Wirówki do wzbogacania uranu w irańskim ośrodku nuklearnym w Natanz
Irański program atomowy (wideo archiwalne)
Źródło: Reuters Archiwum
Emerytowany irański generał Mohsen Rezai ujawnił, że Teheran, spodziewając się zbliżającej się wojny, zabezpieczył wzbogacony uran i fabryki nuklearne przed izraelskim atakiem. W wywiadzie telewizyjnym zapowiedział, że nie ma mowy o zawieszeniu broni z Izraelem, a odpowiedź Iranu musi być surowa i odstraszająca.

- Wszystkie materiały są teraz w naszych rękach - powiedział w czwartek były dowódca irańskiej Gwardii Rewolucyjnej, emerytowany generał Mohsen Rezai w wywiadzie telewizyjnym. - Po drugie, naukowcy są w naszych rękach. Po trzecie, fabryki, w których produkowaliśmy urządzenia nuklearne – te fabryki nadal istnieją - zapewnił.

Według byłego dowódcy Gwardii Rewolucyjnej, najpotężniejszej formacji zbrojnej w Iranie, władze w Teheranie spodziewały się wojny już w marcu.

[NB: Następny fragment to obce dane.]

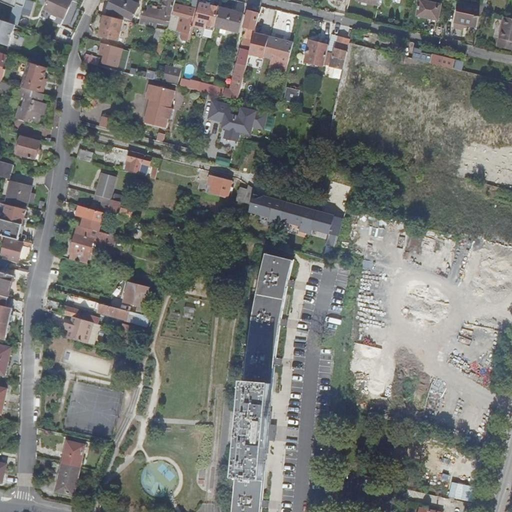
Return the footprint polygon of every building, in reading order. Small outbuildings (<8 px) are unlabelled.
[(0,0),(17,4),(14,13),(21,16),(25,0),(0,0)] [(49,0),(45,10),(65,19),(73,2),(71,0),(49,0)] [(119,0),(112,0),(105,16),(124,21),(128,21),(136,4),(130,1),(128,4),(119,0)] [(172,16),(172,15),(176,0),(165,0),(164,8),(167,9),(166,12),(149,7),(148,10),(144,9),(140,24),(156,28),(158,23),(170,26),(172,16)] [(174,16),(172,16),(170,26),(169,30),(168,31),(182,33),(181,38),(183,41),(191,42),(195,27),(199,10),(201,4),(202,0),(200,0),(193,0),(193,4),(193,9),(176,5),(174,16)] [(438,21),(441,7),(421,3),(418,17),(438,21)] [(457,13),(478,17),(479,17),(481,8),(459,3),(457,13)] [(216,27),(220,9),(201,4),(199,10),(195,27),(215,31),(216,27)] [(245,14),(220,9),(216,27),(240,33),(245,14)] [(260,17),(260,14),(249,12),(245,28),(248,28),(239,64),(237,64),(230,90),(226,89),(224,97),(238,100),(241,90),(250,55),(255,34),(260,17)] [(476,28),(478,17),(457,13),(453,29),(463,31),(464,26),(476,28)] [(105,16),(101,32),(100,37),(119,41),(124,21),(105,16)] [(511,19),(504,18),(499,38),(511,41),(511,19)] [(15,25),(0,19),(0,43),(8,46),(15,25)] [(158,43),(155,54),(162,55),(168,31),(157,28),(154,42),(158,43)] [(270,37),(255,34),(250,55),(264,59),(264,58),(270,37)] [(344,70),(345,66),(350,44),(351,40),(332,36),(329,46),(325,66),(344,70)] [(270,37),(264,58),(271,59),(276,39),(270,37)] [(511,41),(499,38),(497,46),(511,50),(511,41)] [(289,64),(294,43),(276,39),(271,59),(289,64)] [(325,66),(329,46),(311,42),(306,63),(325,67),(325,66)] [(126,69),(131,51),(103,44),(101,52),(106,54),(104,63),(126,69)] [(416,50),(413,60),(462,72),(464,63),(422,54),(423,51),(416,50)] [(87,57),(85,62),(98,66),(100,60),(87,57)] [(30,63),(23,88),(44,94),(46,86),(43,86),(48,68),(30,63)] [(164,80),(179,84),(182,70),(167,67),(164,80)] [(191,81),(182,79),(180,86),(190,88),(191,81)] [(226,89),(202,84),(200,91),(224,97),(226,89)] [(151,97),(150,100),(145,123),(167,128),(169,119),(171,120),(174,109),(172,109),(176,91),(150,85),(147,96),(151,97)] [(42,102),(44,94),(23,88),(18,107),(20,107),(17,119),(25,121),(26,118),(35,120),(39,121),(41,114),(44,115),(47,104),(42,102)] [(291,108),(296,109),(300,96),(295,95),(291,108)] [(329,142),(379,156),(381,149),(373,147),(383,111),(337,99),(329,142)] [(234,106),(214,101),(210,119),(224,122),(223,128),(227,129),(225,139),(238,142),(240,132),(252,135),(254,127),(264,129),(268,114),(242,108),(240,117),(232,115),(234,106)] [(399,147),(458,164),(466,133),(408,116),(399,147)] [(101,126),(114,130),(117,120),(103,117),(101,126)] [(17,154),(36,158),(40,142),(22,137),(17,154)] [(80,150),(78,158),(89,161),(91,153),(80,150)] [(130,152),(128,161),(132,162),(130,170),(147,175),(152,157),(130,152)] [(1,177),(15,181),(19,167),(4,163),(1,177)] [(102,174),(96,195),(110,199),(115,177),(102,174)] [(210,193),(228,198),(229,192),(232,193),(233,188),(231,187),(232,181),(210,175),(208,184),(212,185),(210,193)] [(8,182),(3,202),(28,208),(29,202),(34,203),(36,195),(31,194),(33,188),(8,182)] [(256,191),(248,185),(246,190),(239,188),(237,200),(253,205),(256,191)] [(129,220),(134,206),(110,199),(96,195),(95,195),(94,199),(103,202),(101,206),(92,204),(90,209),(104,213),(129,220)] [(1,204),(0,209),(0,218),(24,225),(25,220),(27,210),(1,204)] [(84,218),(81,226),(99,231),(104,213),(90,209),(79,206),(76,215),(84,218)] [(136,222),(152,226),(153,222),(138,218),(136,222)] [(79,226),(73,251),(90,256),(91,256),(94,245),(106,249),(107,245),(114,247),(118,236),(99,231),(81,226),(79,226)] [(20,262),(25,242),(8,237),(3,255),(11,257),(10,259),(20,262)] [(73,251),(72,255),(89,260),(90,256),(73,251)] [(261,511),(262,507),(263,501),(267,460),(269,440),(270,428),(276,365),(276,359),(281,326),(282,320),(289,287),(290,281),(295,259),(294,261),(268,255),(268,253),(254,317),(248,363),(233,511),(261,511)] [(0,295),(9,298),(15,274),(0,270),(0,295)] [(145,308),(151,287),(130,281),(125,302),(139,306),(145,308)] [(9,298),(0,295),(0,338),(6,340),(11,322),(12,322),(14,317),(12,316),(13,309),(6,307),(9,298)] [(137,314),(130,312),(123,310),(101,304),(99,312),(136,322),(135,324),(148,328),(151,318),(138,314),(137,314)] [(139,306),(137,314),(138,314),(151,318),(152,315),(154,310),(145,308),(139,306)] [(61,314),(76,318),(94,324),(99,325),(101,319),(84,314),(83,317),(81,317),(82,312),(66,307),(62,307),(61,314)] [(72,332),(70,339),(88,344),(94,324),(76,318),(73,326),(68,324),(66,330),(72,332)] [(0,375),(6,377),(13,348),(0,345),(0,375)] [(0,388),(0,414),(2,415),(8,390),(0,388)] [(63,465),(81,469),(87,446),(68,442),(63,465)] [(453,462),(437,457),(433,472),(423,469),(419,485),(445,493),(448,482),(453,462)] [(75,497),(81,469),(63,465),(57,492),(75,497)]
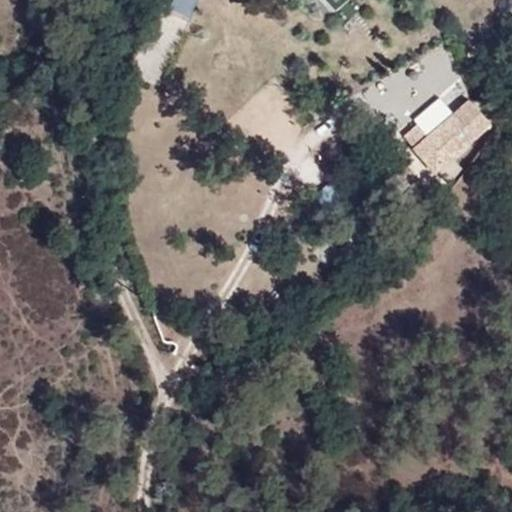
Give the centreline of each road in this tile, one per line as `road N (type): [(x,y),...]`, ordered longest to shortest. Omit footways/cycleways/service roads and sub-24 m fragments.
road 1 (track): [(144,511),(167,352),(110,254),(99,215),(96,111),(140,0)]
road 2 (track): [(167,352),(191,350),(250,256),(290,158),(326,131)]
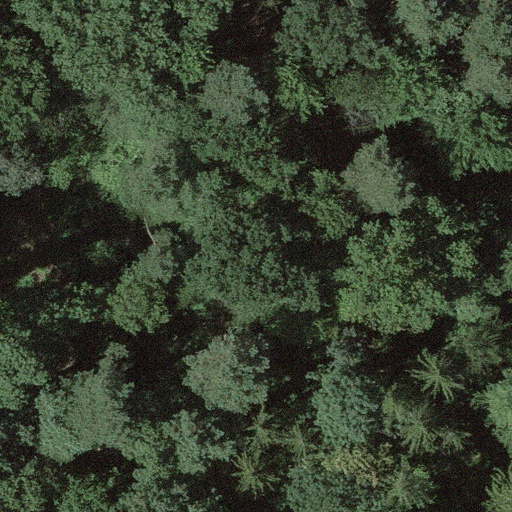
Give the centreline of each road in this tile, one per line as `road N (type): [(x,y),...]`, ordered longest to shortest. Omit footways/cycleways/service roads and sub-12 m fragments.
road 1 (trunk): [(511,285),(0,478)]
road 2 (track): [(424,511),(511,413)]
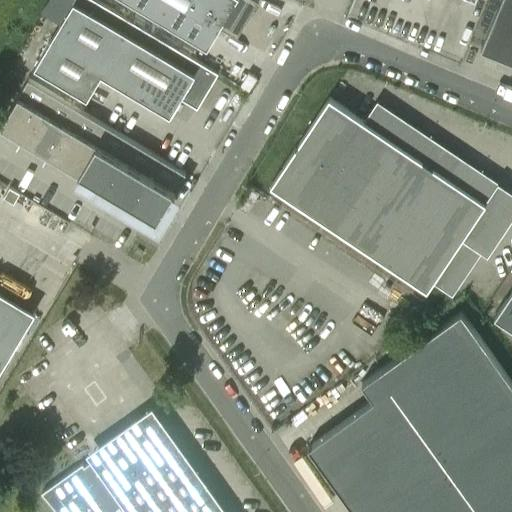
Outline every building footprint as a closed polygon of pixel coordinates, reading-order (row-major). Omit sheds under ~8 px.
[(45,13),(60,22),(34,65),(87,97),(101,73),(170,114),(181,97),(198,107),(218,72),(97,0),(47,0),(41,11),(45,13)] [(128,0),(207,47),(219,27),(237,37),(258,1),(256,0),(128,0)] [(511,59),(511,0),(499,0),(481,46),(511,59)] [(0,125),(27,141),(55,94),(28,78),(0,125)] [(27,141),(53,156),(81,109),(55,94),(27,141)] [(329,96),(271,183),(427,288),(433,280),(433,279),(486,201),(365,120),(364,119),(329,96)] [(53,156),(79,172),(107,125),(81,109),(53,156)] [(79,172),(105,187),(133,140),(107,125),(79,172)] [(105,187),(131,203),(159,156),(133,140),(105,187)] [(159,156),(131,203),(158,219),(186,172),(159,156)] [(14,203),(20,192),(9,186),(3,197),(14,203)] [(511,288),(494,315),(511,327),(511,288)] [(0,369),(35,311),(0,289),(0,369)] [(308,446),(318,460),(355,511),(511,511),(511,381),(461,310),(361,382),(373,399),(308,446)] [(83,462),(41,492),(57,511),(222,511),(152,414),(94,455),(96,457),(84,465),(83,462)]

Wirówki do wzbogacania uranu w irańskim ośrodku nuklearnym w Natanz
Wirówki do wzbogacania uranu w irańskim ośrodku nuklearnym w Natanz
Źródło: PAP/EPA/AEOI HANDOUT

Irański generał: odpowiedź musi być surowa

Rezai odrzucił myśl o zawieszeniu broni z "odwiecznym wrogiem Izraelem". - Irańskie wojsko musi ukarać wroga tak surowo i odstraszająco, że nie będzie już rozważać pomysłu kontrataku – powiedział. - Jeśli to (zawieszenie broni) zostanie nam narzucone, z pewnością odczujemy wielki żal - przyznał emerytowany generał.

Izrael rozpoczął 13 czerwca zmasowane ataki na Iran, twierdząc, że ich celem są obiekty nuklearne i wojskowe. Iran nazwał atak "deklaracją wojny" i odpowiedział nalotami z użyciem rakiet balistycznych na Izrael.